Gradient-Guided Conditional Diffusion Models for Private Image Reconstruction: Analyzing Adversarial Impacts of Differential Privacy and Denoising
This work addresses privacy risks in machine learning for data owners, offering a novel method for auditing vulnerabilities, though it is incremental in improving reconstruction techniques.
The paper tackles the problem of reconstructing private images from gradients with differential privacy noise, proposing gradient-guided conditional diffusion models that achieve effective reconstruction without prior knowledge, as validated by experiments and theoretical analysis.
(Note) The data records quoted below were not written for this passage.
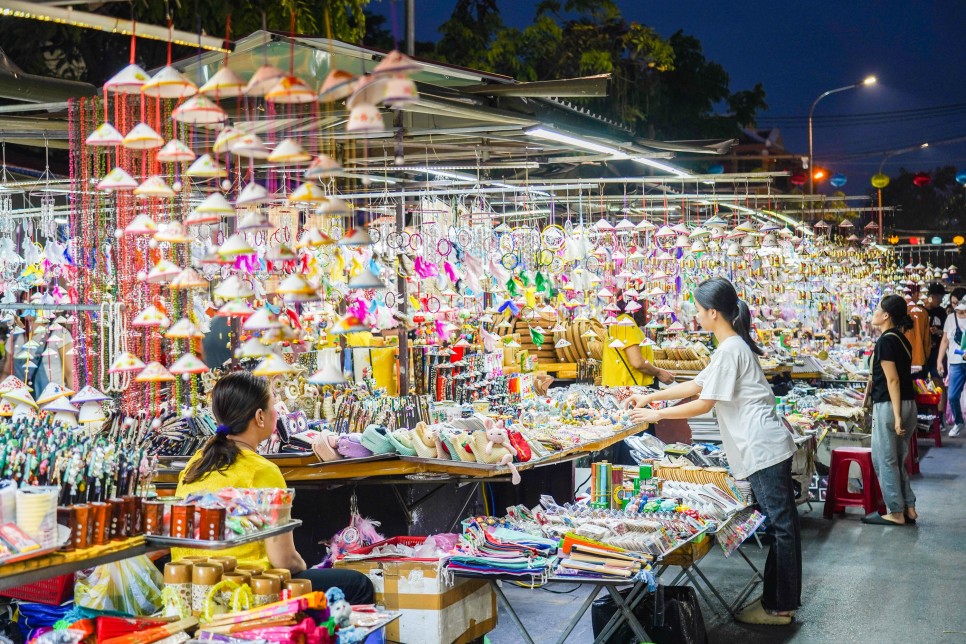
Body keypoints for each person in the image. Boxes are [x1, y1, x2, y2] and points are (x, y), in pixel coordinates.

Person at [623, 277, 801, 625]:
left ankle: (779, 607)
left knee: (781, 527)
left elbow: (704, 403)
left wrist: (657, 414)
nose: (696, 315)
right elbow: (696, 384)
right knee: (784, 525)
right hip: (763, 446)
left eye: (699, 310)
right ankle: (780, 603)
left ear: (714, 313)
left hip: (761, 449)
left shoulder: (732, 349)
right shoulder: (729, 349)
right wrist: (649, 397)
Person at [174, 371, 374, 604]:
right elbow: (283, 560)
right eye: (273, 404)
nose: (277, 411)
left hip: (193, 587)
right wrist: (305, 565)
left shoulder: (195, 464)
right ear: (260, 416)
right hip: (247, 589)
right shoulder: (262, 470)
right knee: (359, 585)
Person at [862, 294, 917, 525]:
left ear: (886, 315)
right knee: (896, 458)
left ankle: (895, 512)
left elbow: (892, 380)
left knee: (885, 459)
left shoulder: (885, 340)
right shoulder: (902, 339)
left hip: (890, 405)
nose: (873, 312)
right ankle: (909, 508)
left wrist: (895, 416)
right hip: (908, 404)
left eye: (877, 309)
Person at [937, 297, 966, 437]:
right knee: (953, 396)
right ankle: (958, 421)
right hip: (955, 363)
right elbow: (944, 341)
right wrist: (939, 360)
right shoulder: (950, 319)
We investigate the construction of gradient-guided conditional diffusion models for reconstructing private images, focusing on the adversarial interplay between differential privacy noise and the denoising capabilities of diffusion models. While current gradient-based reconstruction methods struggle with high-resolution images due to computational complexity and prior knowledge requirements, we propose two novel methods that require minimal modifications to the diffusion model's generation process and eliminate the need for prior knowledge. Our approach leverages the strong image generation capabilities of diffusion models to reconstruct private images starting from randomly generated noise, even when a small amount of differentially private noise has been added to the gradients. We also conduct a comprehensive theoretical analysis of the impact of differential privacy noise on the quality of reconstructed images, revealing the relationship among noise magnitude, the architecture of attacked models, and the attacker's reconstruction capability. Additionally, extensive experiments validate the effectiveness of our proposed methods and the accuracy of our theoretical findings, suggesting new directions for privacy risk auditing using conditional diffusion models.